12 March
Krishnamurti In India: The Last Decade
Rajghat 1985 – 3rd Public Talk
24 So is there an end to sorrow? Or mankind must go through this horror all his life? Yes, sir. The speaker says it can end, otherwise there is no love. If I’m shedding tears all the time because I’ve lost my son and he’s the only son I have, to me the son represents me, my continuity, my property, however small it is, I had hoped he would become prime minister, better house, more learned, get more money. You know? We all think the same way, don’t play around with this. So I suffer. And you come along and tell me, ‘Every human being on earth suffers, it’s not your suffering old boy, we all share it.’ I refuse to accept such a statement because my sorrow – I love my sorrow. I’m happy in my sorrow, and I want to be separate in my sorrow.

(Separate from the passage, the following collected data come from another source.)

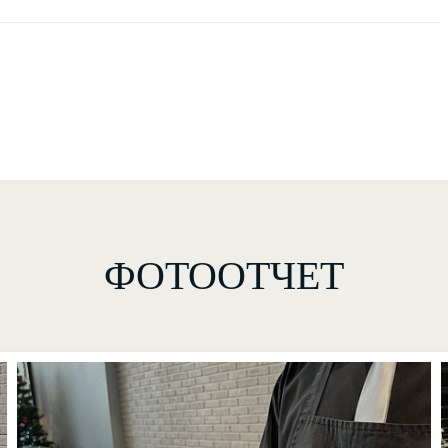
ФОТООТЧЕТ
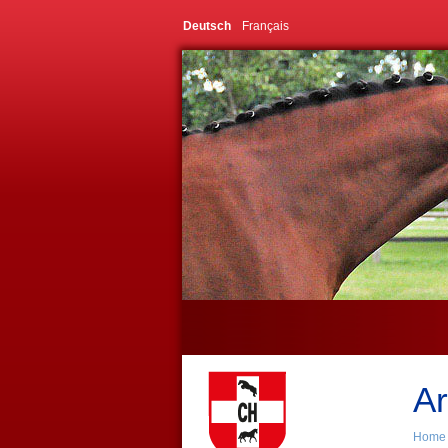
Deutsch
Français
Ar
Home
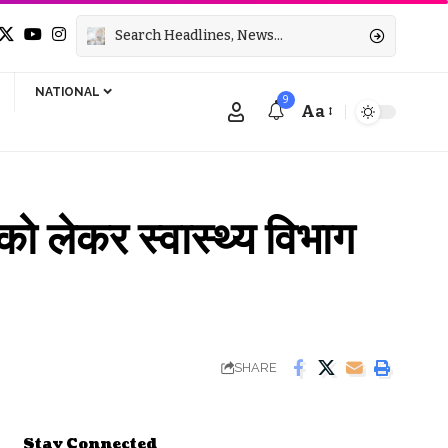
NATIONAL
9
Aa
Font
Resizer
 को लेकर स्वास्थ्य विभाग
SHARE
Stay Connected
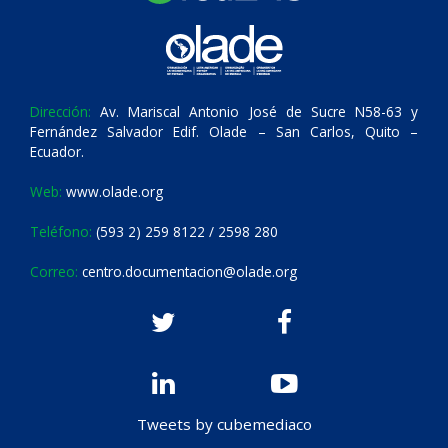
Dirección:
Av. Mariscal Antonio José de Sucre N58-63 y
Fernández Salvador Edif. Olade – San Carlos, Quito –
Ecuador.
Web:
www.olade.org
Teléfono:
(593 2) 259 8122 / 2598 280
Correo:
centro.documentacion@olade.org
Tweets by cubemediaco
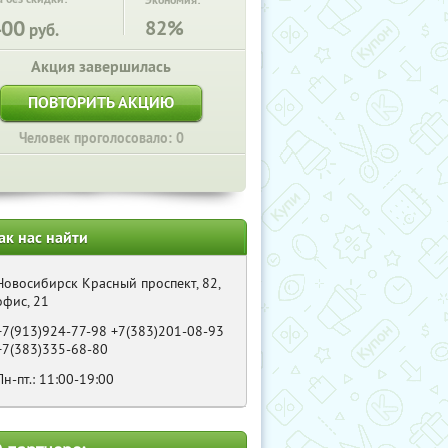
Экономия:
400
82%
руб.
Акция завершилась
ПОВТОРИТЬ АКЦИЮ
Человек проголосовало: 0
ак нас найти
Новосибирск Красный проспект, 82,
офис, 21
+7(913)924-77-98 +7(383)201-08-93
+7(383)335-68-80
Пн-пт.: 11:00-19:00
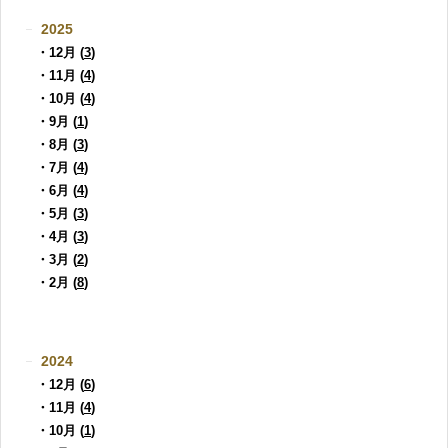
2025
・12月 (
3
)
・11月 (
4
)
・10月 (
4
)
・9月 (
1
)
・8月 (
3
)
・7月 (
4
)
・6月 (
4
)
・5月 (
3
)
・4月 (
3
)
・3月 (
2
)
・2月 (
8
)
2024
・12月 (
6
)
・11月 (
4
)
・10月 (
1
)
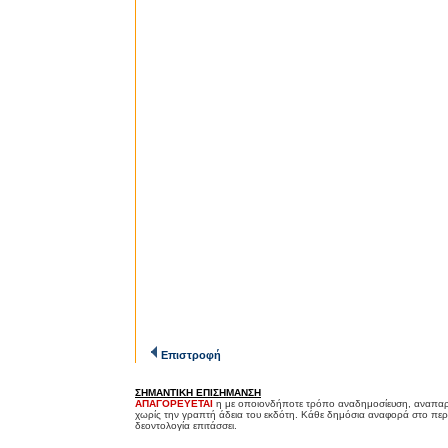
Επιστροφή
ΣΗΜΑΝΤΙΚΗ ΕΠΙΣΗΜΑΝΣΗ
ΑΠΑΓΟΡΕΥΕΤΑΙ
η με οποιονδήποτε τρόπο αναδημοσίευση, αναπαρ
χωρίς την γραπτή άδεια του εκδότη. Κάθε δημόσια αναφορά στο περ
δεοντολογία επιτάσσει.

So it requires a great deal of enquiry, persuasion, talking about it, to say, ‘Look, it isn’t quite yours, have a little bit of it, but it isn’t quite yours.’ That means no self-pity and that means you are really sharing the burden of sorrow for all the rest of mankind. Go on, sir – you don’t know anything about it. Think about it, look at it. You are part of humanity, you are not separate from humanity. You may have a better position, better degrees, better money, professor, you are part of mankind, your consciousness is part of mankind. That is, your consciousness contains all the things that you have thought about, imagined, feared, and so on. Your consciousness is that and that is the consciousness of mankind. Mankind has fear, sorrow, pain, anxiety, shedding tears, uncertain, confused – every human being on earth. And you are like the rest. So you are not – listen carefully – you are not individuals. I know my body is different from your body. You are a woman, I’m a man, and so on. But we are in the world as one unit. That relationship when you feel you are the rest of mankind then something totally different takes place. Not just words, imagination, but the feeling of it, the enormity of it.